Además, en este caso no partíamos de cero. La historia bebe
mucho de la estética de los años cuarenta, de modo que el lector reconoce
enseguida el contexto en el que nos movemos. Eso me permite disfrutar de una de
las partes que más me gustan del trabajo: documentarme. Me encanta investigar
cómo era una cocina de los años cuarenta, cómo eran los grifos, los vehículos o
cualquier objeto cotidiano para que todo resulte coherente.
Lo bueno es que no tengo la obligación de ser fiel a una
realidad histórica concreta. Puedo inspirarme en ella, pero tengo libertad para
adaptar las cosas a la historia que queremos contar. Es distinto, por ejemplo,
de lo que hace Juanjo Guarnido en Blacksad, donde la documentación tiene
un peso enorme y el lector espera una fidelidad casi absoluta.
Cuando trabajas con personajes como los de Marvel también
necesitas documentarte. Si la historia transcurre en Nueva York o en Seattle
intento que todo resulte reconocible. Recuerdo un cómic de los X-Men ambientado
en Seattle en el que utilicé Google Street View para recorrer las calles por
las que iban pasando los personajes. Hoy en día eso hace el trabajo mucho más
sencillo. Antes de internet era muchísimo más complicado reunir toda esa
documentación.
He vivido prácticamente todas las etapas del oficio: la
época completamente analógica, cuando guardábamos carpetas llenas de
fotografías por si algún día podían servir; después llegó Photoshop y el
trabajo digital; y ahora nos encontramos en la era de la inteligencia
artificial.
La otra gran diferencia respecto a trabajar con personajes
ajenos es la libertad. Cuando dibujas a Lobezno o al Capitán América sabes que
existe una imagen muy definida de esos personajes y tienes que respetarla. Yo
siempre intento acercarme a la esencia con la que fueron concebidos por sus
creadores.
Con una obra propia ocurre lo contrario. Es como vivir en
casa de tus padres o vivir por tu cuenta. Cuando trabajas con personajes de
Marvel tienes una red de seguridad. Cuando creas un universo propio, todo
depende de ti. Da un poco más de vértigo, pero también resulta mucho más
emocionante.
¿Por qué habéis elegido personajes antropomórficos?

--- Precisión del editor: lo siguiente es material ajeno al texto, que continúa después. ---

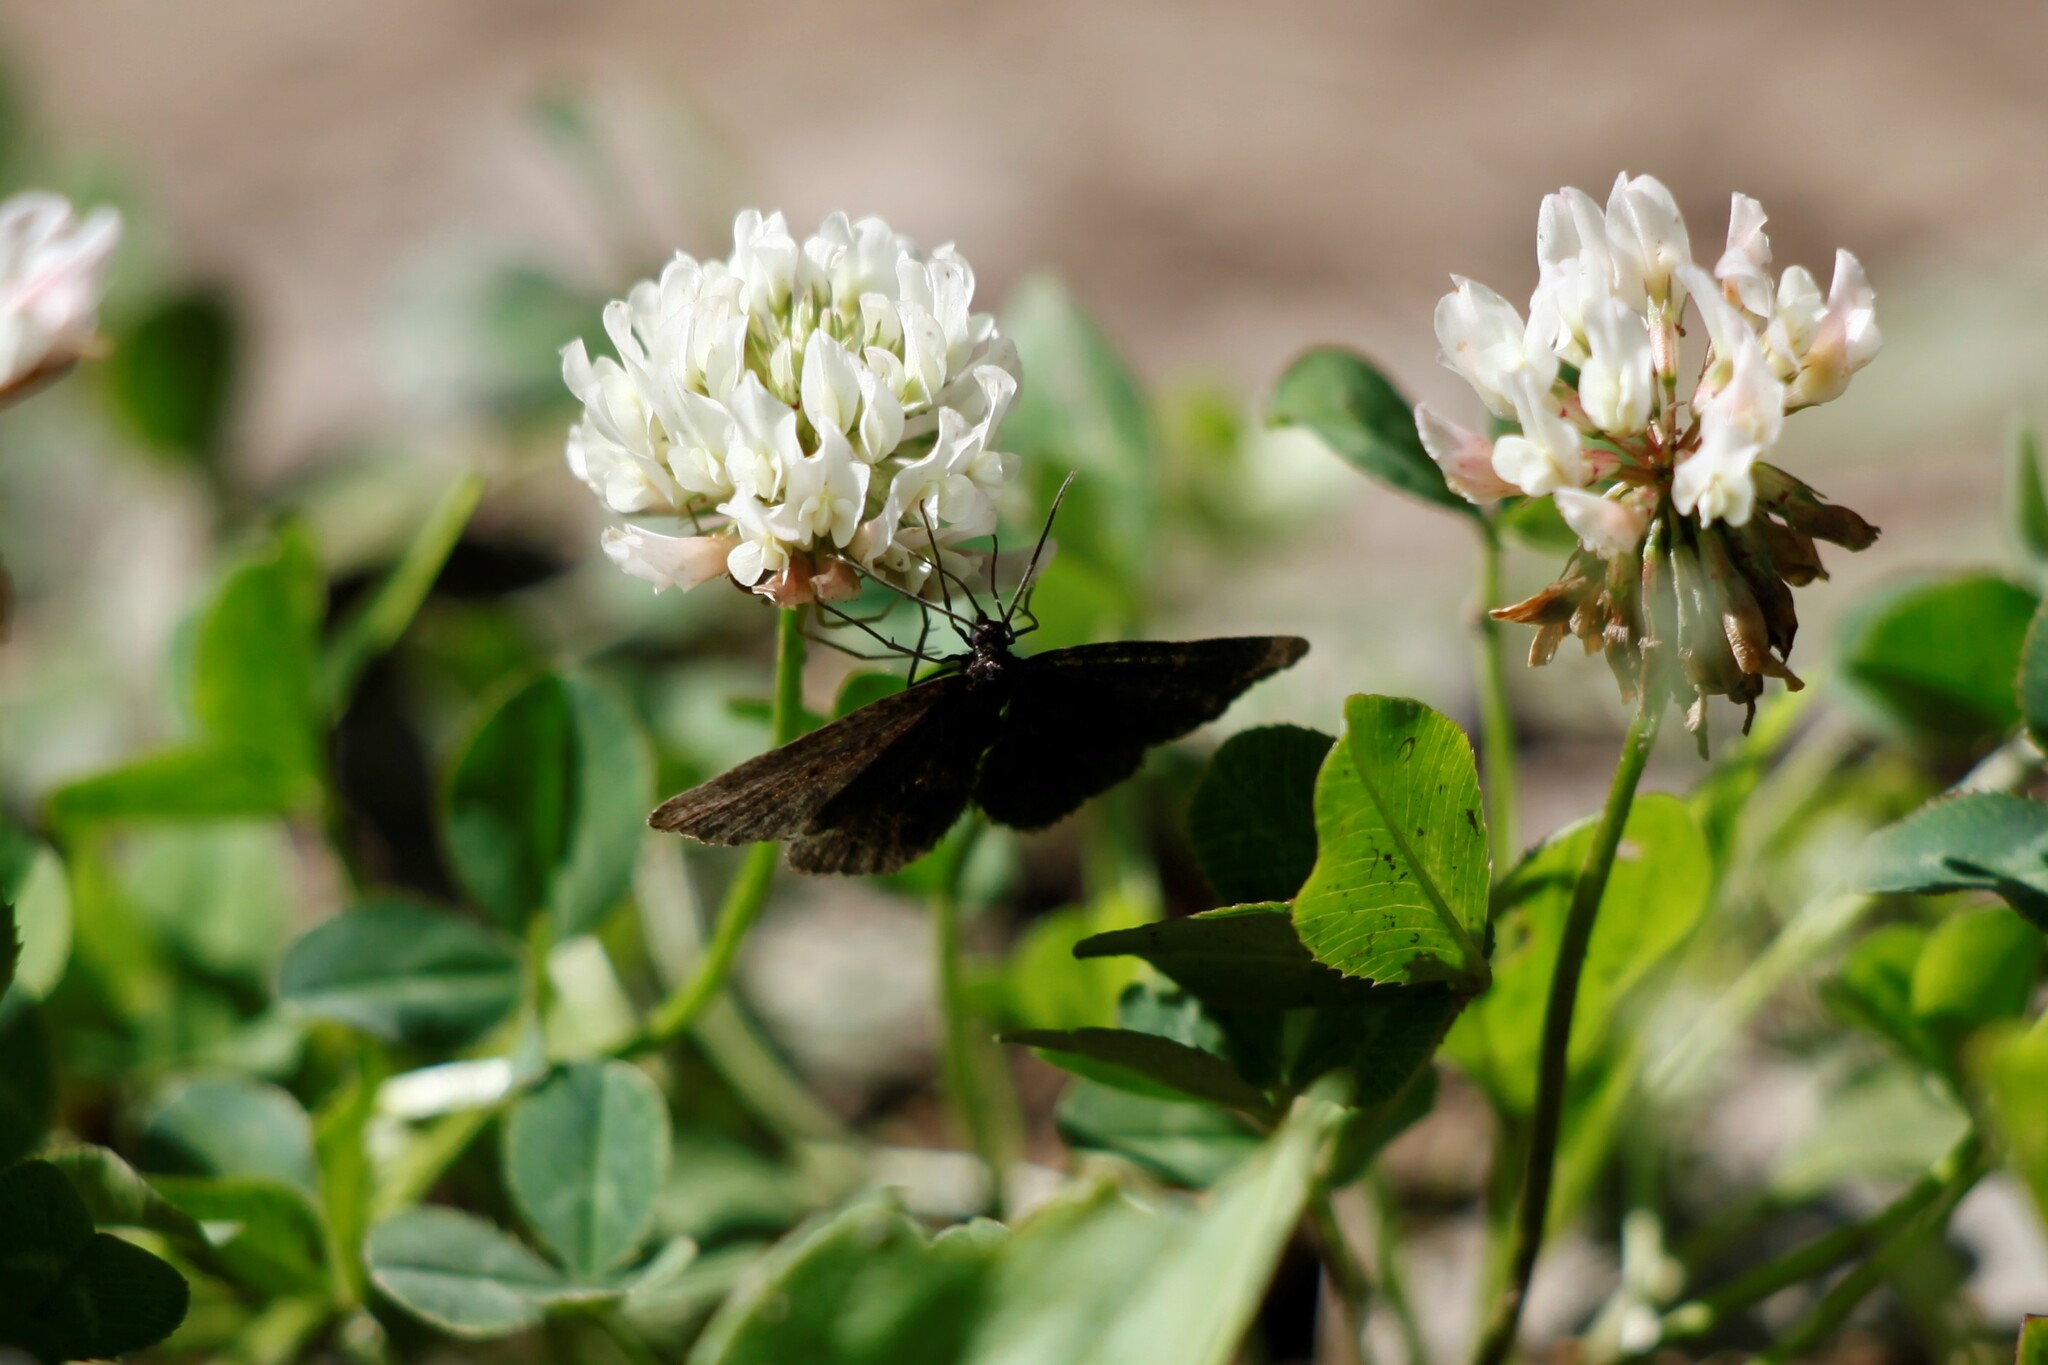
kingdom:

Porque una de las cosas que me ha gustado es que llega un momento en que dejas
de ver animales y ves simplemente personas. ¿Cómo encontrasteis ese equilibrio?
La idea de utilizar personajes antropomórficos fue de Rick
Remender. Él siempre comenta que empatizamos muy rápido con los animales y que
ese recurso ayudaba a conectar con los personajes desde el principio.
Al principio yo también tenía mis dudas, porque depende
mucho del estilo del dibujante. Si el enfoque hubiese sido más caricaturesco
quizá el resultado habría sido diferente. Pero al final creo que Rick tenía
razón.
Visualmente los personajes tienen mucha personalidad y
resultan muy potentes, pero enseguida dejan de comportarse como animales.
Actúan como personas y el lector termina olvidándose de que está viendo perros,
murciélagos o cualquier otra especie. Lo importante son sus emociones.
De hecho, durante el proceso llegamos a plantearnos algunas
ideas mucho más literales. Recuerdo pensar que, si había murciélagos, quizá
podrían desplazarse volando en lugar de utilizar aviones... pero enseguida
vimos que aquello resultaba ridículo. La historia necesitaba funcionar como un
relato bélico clásico, así que dejamos de lado ese tipo de ocurrencias.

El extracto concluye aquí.